El Adolescente: La identidad perdida
Cuando los hijos están por entrar a la adolescencia, o ya están iniciando ese período de crecimiento, es común escuchar a los padres referirse con gran pesar o temor a ellos con frases como: “No me quiero imaginar el infierno que nos espera” o “Lo que nos espera no es chiquito”.
Es importante saber que la adolescencia es la época en que los hijos pasan factura a sus padres por las situaciones vividas en sus años anteriores.
De igual importancia es saber que la adolescencia no es sinónimo de vida frustrada, dificultades, gritos, peleas, rebeldías y todo lo negativo que vamos enunciando desde que nuestros hijos están encaminados a esa etapa evolutiva.
Justo al contrario, nuestros hijos pueden vivir una vida plena, feliz y satisfactoria incluso teniendo los conflictos internos característicos de la adolescencia, como son el cuestionamiento y la búsqueda de identidad y libertad.
Aun cuando el adolescente pase por la etapa de crisis de los cambios físicos, psicológicos y familiares, puede asumir satisfactoriamente la tarea de aceptar la pérdida de esa infancia.
Cuando el niño ha crecido en un ambiente familiar armonioso que lo acepta, lo apoya en sus progresos y dificultades, cuidando su salud mental y emocional, sus cualidades personales le permitirán adaptarse a los cambios y las exigencias que le traerá la transición niño-adolescente-joven-adulto, comprendida entre los 12 y los 21 años.
Una descripción fiel de esta etapa es la búsqueda de la identidad sin saber cómo encontrarla. El adolescente quiere llegar a ser alguien y no se da cuenta de que ya es alguien con un sin número de potencialidades y habilidades muchas veces desconocidas, pero que realmente ya posee para desarrollar y ofrecer.
El conflicto se presenta cuando el adolescente inicia los ensayos necesarios para consolidar su identidad y estos son mal vistos o rechazados por su familia y la sociedad.
Esta búsqueda es muchas veces frustrante y desgastante al punto que nuestros hijos se convierten en seres desconocidos que muestran un comportamiento oposicional y desafiante, pareciera que pelean con todo y todos, y cuestionan todo cuanto era aceptado anteriormente: familia, religión, sociedad, cultura, etc.
La búsqueda de identidad se reflejará en su forma de vestir, de hablar, en el alejamiento de los padres y el acercamiento a otros jóvenes, en el arreglo o desarreglo que tenga en su casa o habitación, en sus ideas radicales etc.
Su identidad se irá estructurando en la medida que los padres manejen estas situaciones, su actitud y su comportamiento -idealmente tolerando y guiando estos cambios- para lograr una transición exitosa.
Los mayores temores de los padres son que los ideales o modelos de sus hijos sean negativos, representando un riesgo proyectado en conductas desviadas que se instauren como una forma de vida en la que se pueda estar arriesgando hasta la misma vida. Por ejemplo las famosas carreras de carros, el uso de drogas, conductas antisociales, la promiscuidad sexual o actividad sexual irresponsable que lleve a embarazos no deseados, abortos y enfermedades de transmisión sexual; y las adicciones comunes hoy día tales como: tabaquismo, alcoholismo y la ludopatía (adicción al juego) etc.

-*-*-

_LISTA DE TAREAS:_
1. Según el texto sobre la adolescencia, ¿entre qué edades transcurre la transición niño-adolescente-joven-adulto?
2. Transcribe del texto sobre la adolescencia el pasaje que empieza en "El Adolescente: La" y llega hasta "sus años anteriores.", incluidas ambas partes.
Las filas no son necesarias para nada de lo que se pide.

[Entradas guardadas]
-*-*-

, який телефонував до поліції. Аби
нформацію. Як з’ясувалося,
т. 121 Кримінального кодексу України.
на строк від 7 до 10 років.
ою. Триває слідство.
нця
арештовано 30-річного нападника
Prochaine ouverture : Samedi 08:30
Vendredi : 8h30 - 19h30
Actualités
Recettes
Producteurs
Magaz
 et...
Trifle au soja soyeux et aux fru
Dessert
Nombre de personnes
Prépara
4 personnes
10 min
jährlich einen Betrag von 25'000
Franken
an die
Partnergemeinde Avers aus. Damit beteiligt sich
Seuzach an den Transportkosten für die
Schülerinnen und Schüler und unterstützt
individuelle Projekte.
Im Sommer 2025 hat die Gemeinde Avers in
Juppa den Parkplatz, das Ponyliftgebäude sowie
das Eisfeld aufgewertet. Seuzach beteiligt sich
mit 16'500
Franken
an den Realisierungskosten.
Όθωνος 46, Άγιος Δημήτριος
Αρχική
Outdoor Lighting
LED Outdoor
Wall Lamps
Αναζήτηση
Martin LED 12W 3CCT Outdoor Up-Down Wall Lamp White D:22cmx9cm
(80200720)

-*-*-

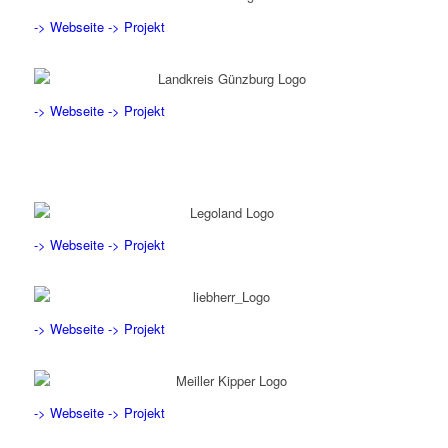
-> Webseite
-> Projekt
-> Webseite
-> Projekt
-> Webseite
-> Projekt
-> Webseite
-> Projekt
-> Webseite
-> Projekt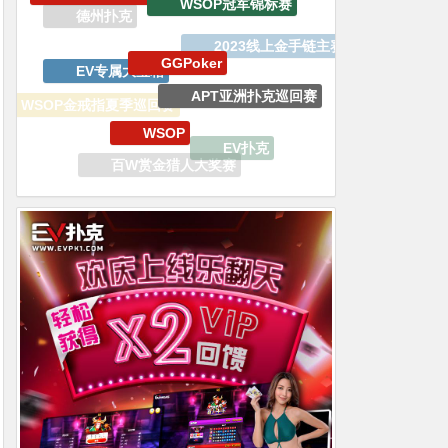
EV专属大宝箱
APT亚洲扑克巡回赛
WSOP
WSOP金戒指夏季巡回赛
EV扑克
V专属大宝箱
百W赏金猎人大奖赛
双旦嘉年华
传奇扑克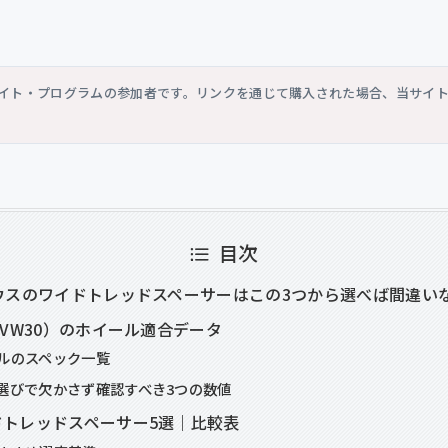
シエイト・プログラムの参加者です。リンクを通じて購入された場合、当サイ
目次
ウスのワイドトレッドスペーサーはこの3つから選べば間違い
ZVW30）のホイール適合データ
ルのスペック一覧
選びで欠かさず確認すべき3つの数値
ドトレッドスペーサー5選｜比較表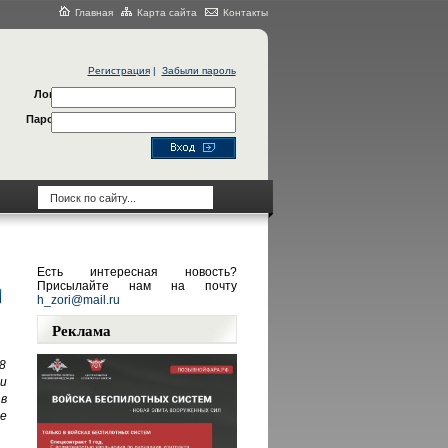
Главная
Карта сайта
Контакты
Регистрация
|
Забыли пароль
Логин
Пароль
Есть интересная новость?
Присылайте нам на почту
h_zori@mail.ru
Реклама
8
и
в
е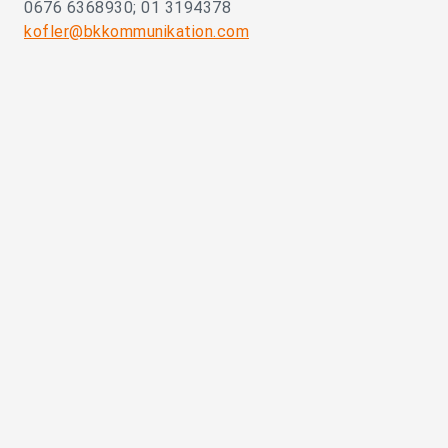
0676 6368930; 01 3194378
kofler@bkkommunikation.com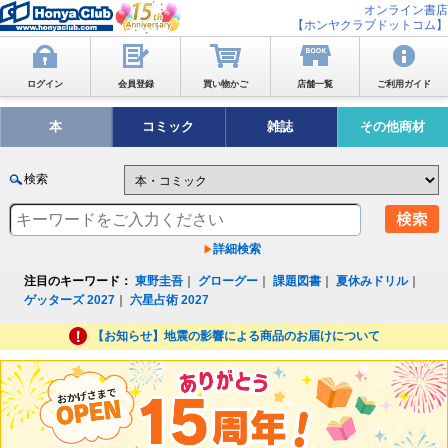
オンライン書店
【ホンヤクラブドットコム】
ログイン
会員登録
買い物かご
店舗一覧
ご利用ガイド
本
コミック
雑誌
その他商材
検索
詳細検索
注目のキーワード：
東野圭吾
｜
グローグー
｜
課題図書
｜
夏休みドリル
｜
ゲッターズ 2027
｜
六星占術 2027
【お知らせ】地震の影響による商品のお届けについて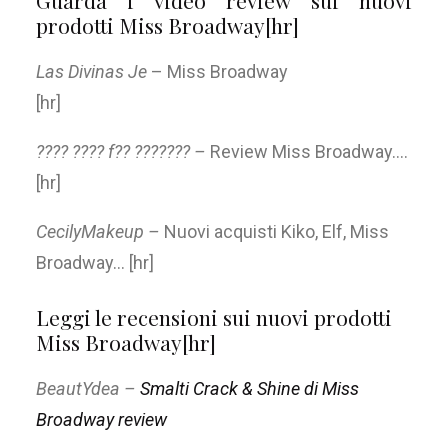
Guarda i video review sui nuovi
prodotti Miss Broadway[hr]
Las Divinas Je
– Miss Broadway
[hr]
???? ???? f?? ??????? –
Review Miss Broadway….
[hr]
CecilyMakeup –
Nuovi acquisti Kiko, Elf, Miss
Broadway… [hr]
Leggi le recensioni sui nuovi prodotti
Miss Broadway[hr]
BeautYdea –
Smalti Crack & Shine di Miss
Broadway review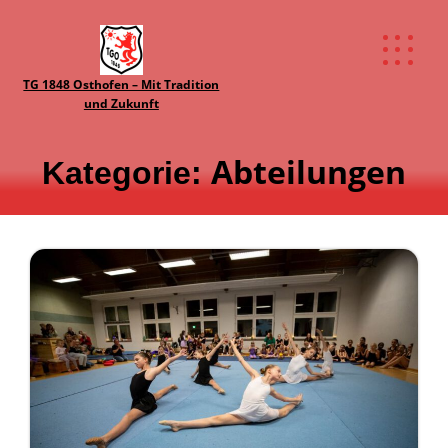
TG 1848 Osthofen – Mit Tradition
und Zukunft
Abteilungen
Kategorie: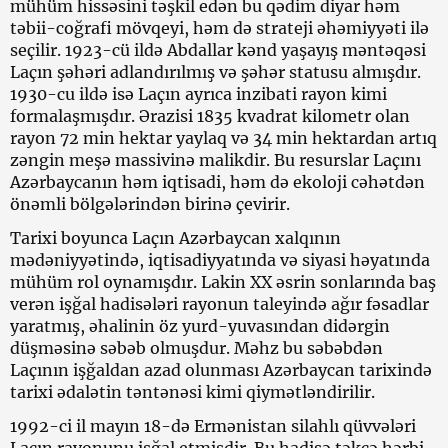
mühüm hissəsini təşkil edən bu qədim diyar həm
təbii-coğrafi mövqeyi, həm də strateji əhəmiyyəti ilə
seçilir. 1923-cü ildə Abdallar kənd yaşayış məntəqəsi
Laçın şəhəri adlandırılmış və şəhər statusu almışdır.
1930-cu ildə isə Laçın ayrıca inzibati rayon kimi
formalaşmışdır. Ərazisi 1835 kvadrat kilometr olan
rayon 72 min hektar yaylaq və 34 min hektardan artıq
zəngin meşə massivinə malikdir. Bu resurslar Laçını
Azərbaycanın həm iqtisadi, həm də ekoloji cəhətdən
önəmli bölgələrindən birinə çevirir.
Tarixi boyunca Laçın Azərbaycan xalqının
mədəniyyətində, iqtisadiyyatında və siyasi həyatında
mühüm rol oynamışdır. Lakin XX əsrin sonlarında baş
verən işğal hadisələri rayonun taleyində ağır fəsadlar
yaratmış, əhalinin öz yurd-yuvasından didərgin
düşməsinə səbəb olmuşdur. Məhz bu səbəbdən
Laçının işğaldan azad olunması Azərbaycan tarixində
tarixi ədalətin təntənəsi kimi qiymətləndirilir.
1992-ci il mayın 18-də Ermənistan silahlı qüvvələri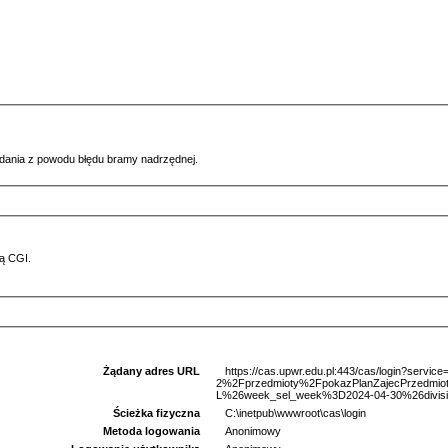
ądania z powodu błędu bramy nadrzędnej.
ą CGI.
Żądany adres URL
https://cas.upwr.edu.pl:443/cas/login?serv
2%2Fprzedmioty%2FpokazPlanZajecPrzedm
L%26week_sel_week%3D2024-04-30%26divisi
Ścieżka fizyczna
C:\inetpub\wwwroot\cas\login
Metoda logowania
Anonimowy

-*-*-

_RESULTADOS:_
1. Entre los 12 y los 21 años.

2.
El Adolescente: La identidad perdida
Cuando los hijos están por entrar a la adolescencia, o ya están iniciando ese período de crecimiento, es común escuchar a los padres referirse con gran pesar o temor a ellos con frases como: “No me quiero imaginar el infierno que nos espera” o “Lo que nos espera no es chiquito”.
Es importante saber que la adolescencia es la época en que los hijos pasan factura a sus padres por las situaciones vividas en sus años anteriores.